The software giant has finally completed writing, testing and revising the code for the operating system, widely thought to be the most important software development project in the company's history. Windows 2000 will also be the centerpiece of Microsoft's overall strategy going forward, designed to power, enhance and augment all of the company's other software and Internet offerings.
Releasing the code to manufacturers is one of the last milestones before the official release of any software. After shipping the code to PC makers to install on outgoing computers and to CD-ROM manufacturers for retail sales, there is typically a delay of six to eight weeks before the software is available for purchase. Microsoft has previously announced that the formal release date for Windows 2000 is Feb. 17.
"Today marks an important milestone for Microsoft, the industry and our customers," said Jim Allchin, group vice president of the Windows division, in a conference call. "It's been a three-and-a-half-year journey."
Windows 2000 is the largest development project in the company's history. Although figures are not available on the years-long development project, Microsoft spent $160 million on reliability testing alone, executives said today.
"We're into a billion, would be my guess," said Allchin.
Despite its dominance in the desktop operating system market and the gargantuan development project now behind it, Microsoft still faces somewhat of an uphill battle in marketing Windows 2000, especially in the face of renewed efforts from established high-end Unix products and new competition from Linux-based products.
To get the news out, Microsoft said yesterday it is launching a multimillion-dollar advertising campaign to highlight Windows 2000 and related software used to build e-commerce sites.
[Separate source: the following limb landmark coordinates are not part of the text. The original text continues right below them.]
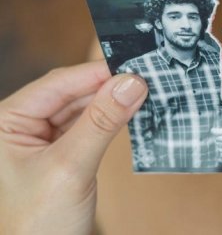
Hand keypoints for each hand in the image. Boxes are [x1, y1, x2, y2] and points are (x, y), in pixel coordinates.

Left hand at [0, 61, 147, 234]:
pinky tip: (128, 112)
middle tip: (143, 81)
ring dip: (111, 102)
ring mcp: (44, 137)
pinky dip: (110, 119)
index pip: (57, 84)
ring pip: (83, 107)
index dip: (96, 74)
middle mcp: (23, 124)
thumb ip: (102, 122)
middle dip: (107, 88)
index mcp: (8, 121)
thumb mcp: (71, 167)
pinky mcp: (63, 149)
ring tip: (141, 95)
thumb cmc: (38, 223)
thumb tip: (130, 84)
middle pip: (72, 93)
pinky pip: (89, 124)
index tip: (131, 68)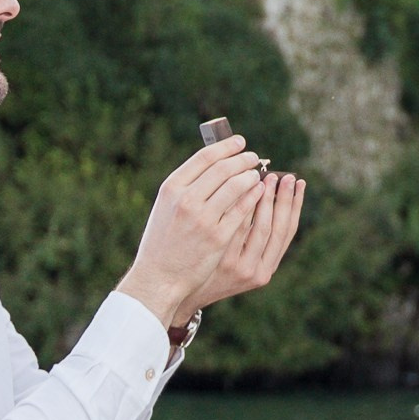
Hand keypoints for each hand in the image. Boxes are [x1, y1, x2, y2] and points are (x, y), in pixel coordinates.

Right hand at [119, 136, 271, 331]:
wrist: (158, 277)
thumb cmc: (162, 241)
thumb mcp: (165, 206)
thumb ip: (186, 186)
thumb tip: (216, 163)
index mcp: (171, 188)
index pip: (204, 157)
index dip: (226, 146)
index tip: (240, 142)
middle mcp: (186, 200)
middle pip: (223, 168)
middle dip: (242, 159)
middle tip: (253, 157)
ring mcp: (203, 219)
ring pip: (236, 186)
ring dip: (250, 176)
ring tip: (257, 173)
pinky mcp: (218, 237)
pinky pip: (242, 210)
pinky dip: (253, 196)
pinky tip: (259, 191)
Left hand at [194, 170, 305, 302]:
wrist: (176, 285)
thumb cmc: (210, 267)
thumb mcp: (238, 261)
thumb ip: (252, 238)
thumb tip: (266, 192)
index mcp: (265, 269)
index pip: (287, 232)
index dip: (295, 205)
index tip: (300, 182)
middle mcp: (254, 269)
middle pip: (276, 228)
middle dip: (283, 199)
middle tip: (286, 176)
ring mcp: (235, 264)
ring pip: (257, 226)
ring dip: (263, 199)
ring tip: (264, 176)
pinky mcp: (216, 255)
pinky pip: (233, 225)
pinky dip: (240, 205)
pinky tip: (240, 186)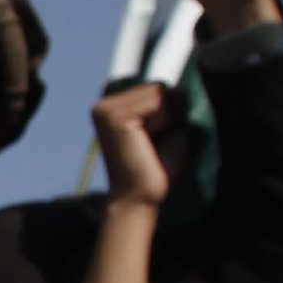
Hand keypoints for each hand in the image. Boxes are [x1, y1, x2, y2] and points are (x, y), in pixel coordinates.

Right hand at [89, 80, 176, 208]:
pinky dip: (165, 121)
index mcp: (111, 107)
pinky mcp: (116, 117)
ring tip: (153, 142)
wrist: (140, 198)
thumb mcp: (167, 127)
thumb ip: (170, 104)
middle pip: (158, 85)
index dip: (169, 109)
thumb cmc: (155, 168)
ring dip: (169, 117)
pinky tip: (149, 141)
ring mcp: (107, 109)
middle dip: (170, 111)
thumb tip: (179, 85)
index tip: (157, 137)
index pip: (154, 87)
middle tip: (157, 142)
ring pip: (160, 91)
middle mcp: (103, 105)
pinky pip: (158, 101)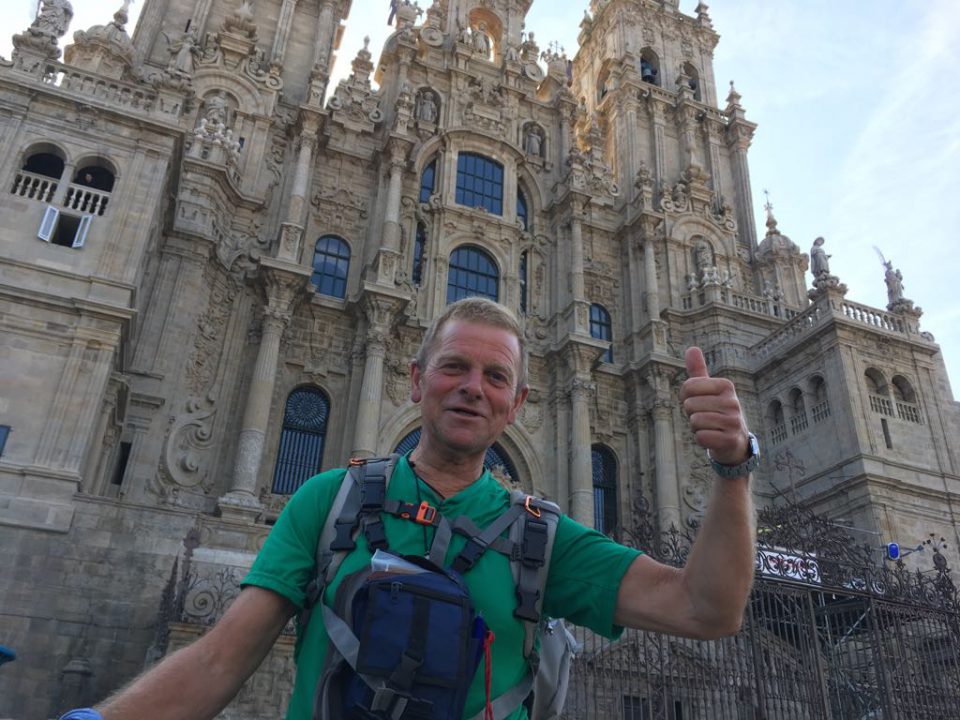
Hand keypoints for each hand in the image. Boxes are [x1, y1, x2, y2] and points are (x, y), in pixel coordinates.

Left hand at [680, 347, 748, 465]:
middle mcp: (733, 402)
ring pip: (695, 421)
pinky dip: (702, 439)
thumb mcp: (708, 390)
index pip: (688, 386)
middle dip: (692, 413)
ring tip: (709, 426)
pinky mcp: (731, 439)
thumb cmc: (715, 411)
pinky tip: (713, 437)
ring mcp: (734, 422)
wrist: (734, 441)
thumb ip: (698, 371)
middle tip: (705, 416)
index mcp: (726, 385)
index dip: (686, 397)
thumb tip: (691, 348)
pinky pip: (701, 437)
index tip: (698, 401)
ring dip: (697, 427)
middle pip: (690, 405)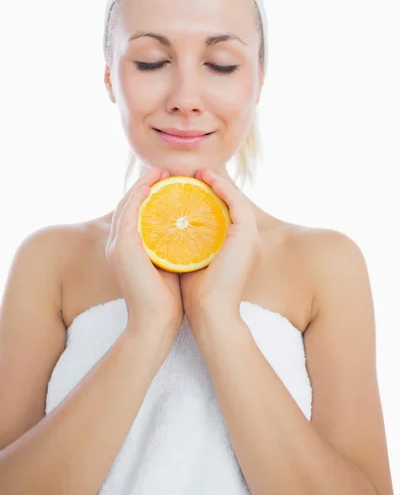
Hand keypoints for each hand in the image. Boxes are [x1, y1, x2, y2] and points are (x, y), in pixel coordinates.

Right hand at [105, 167, 183, 345]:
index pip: (134, 214)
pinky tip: (153, 185)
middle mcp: (117, 245)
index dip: (146, 195)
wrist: (156, 323)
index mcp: (127, 249)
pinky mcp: (122, 247)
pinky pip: (128, 213)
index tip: (166, 183)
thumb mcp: (170, 265)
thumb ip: (172, 246)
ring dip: (141, 184)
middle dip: (143, 184)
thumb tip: (190, 231)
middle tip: (162, 171)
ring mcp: (116, 245)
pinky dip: (139, 196)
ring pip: (125, 204)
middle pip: (127, 204)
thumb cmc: (167, 300)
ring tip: (159, 172)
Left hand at [180, 168, 262, 328]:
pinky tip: (206, 179)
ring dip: (218, 182)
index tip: (184, 188)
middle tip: (191, 175)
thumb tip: (163, 228)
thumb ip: (182, 245)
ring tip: (199, 173)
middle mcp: (246, 240)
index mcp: (235, 248)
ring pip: (236, 199)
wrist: (210, 315)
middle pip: (230, 204)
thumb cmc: (196, 296)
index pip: (222, 216)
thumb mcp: (188, 262)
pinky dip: (223, 187)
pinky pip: (236, 201)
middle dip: (212, 186)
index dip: (206, 199)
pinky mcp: (247, 234)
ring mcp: (249, 237)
Responding to complaints about the delays, Allchin said Windows 2000 was not shipped until it was ready. That statement summed up the theme of Microsoft executives today as they defended the company against widespread industry jokes and speculation surrounding the constant missed deadlines that have beset Windows 2000 product development.
"We always said we would not ship until it's ready," said Brian Valentine, senior vice president of the Windows Division. "Today we believe it's ready."
Valentine noted that most of Microsoft's internal computers now are running on Windows 2000.
"It took us a while to get here, but that's because we were not ready to compromise," Valentine said, promising that the first version of the operating system will not need service packs or bug fixes like other software releases.
"Windows 2000 is by far the fastest Windows operating system ever," he added, boasting that benchmark tests indicate that Windows 2000 Server outperforms comparable operating systems.
Unlike previous operating systems from the company, including Windows NT, Windows 95 and Windows 98, Windows 2000 is designed to offer the necessary security, reliability and manageability to allow companies to run e-commerce Web sites, for example, the company said. Windows 2000 will be available in four versions: Windows 2000 Professional, for desktop users; Windows 2000 Server; Windows 2000 Advanced Server; and Windows 2000 Data Server, which will not be available on Feb. 17.
In addition to back-end enhancements, Windows 2000 also offers support for popular client-side technologies, bringing Microsoft up to date with advances in peripheral connection technologies, Internet connection advancements and support for notebook computers.
For example, Windows 2000 is the first Windows NT-based operating system to offer support for USB and IEEE peripherals, two technologies that significantly simplify connection of peripherals to PCs.
Microsoft today also announced new companies that have been running their organizations on Windows 2000, including the Phoenix Suns basketball team, Arizona Diamondbacks baseball team, Ubid.com and Wells Fargo.
"Windows 2000 has already had a positive impact on [these firms'] bottom line," said Deborah Willingham, vice president of the business enterprise division. "This is so much more than just a Microsoft event--it reflects the industry working together."
Although Windows 2000 is specifically designed for business use, Allchin confirmed that eventually all Microsoft desktop operating systems will be based on the Windows 2000 code. The next consumer operating system, code-named Millennium, is based on Windows 98 code, he said.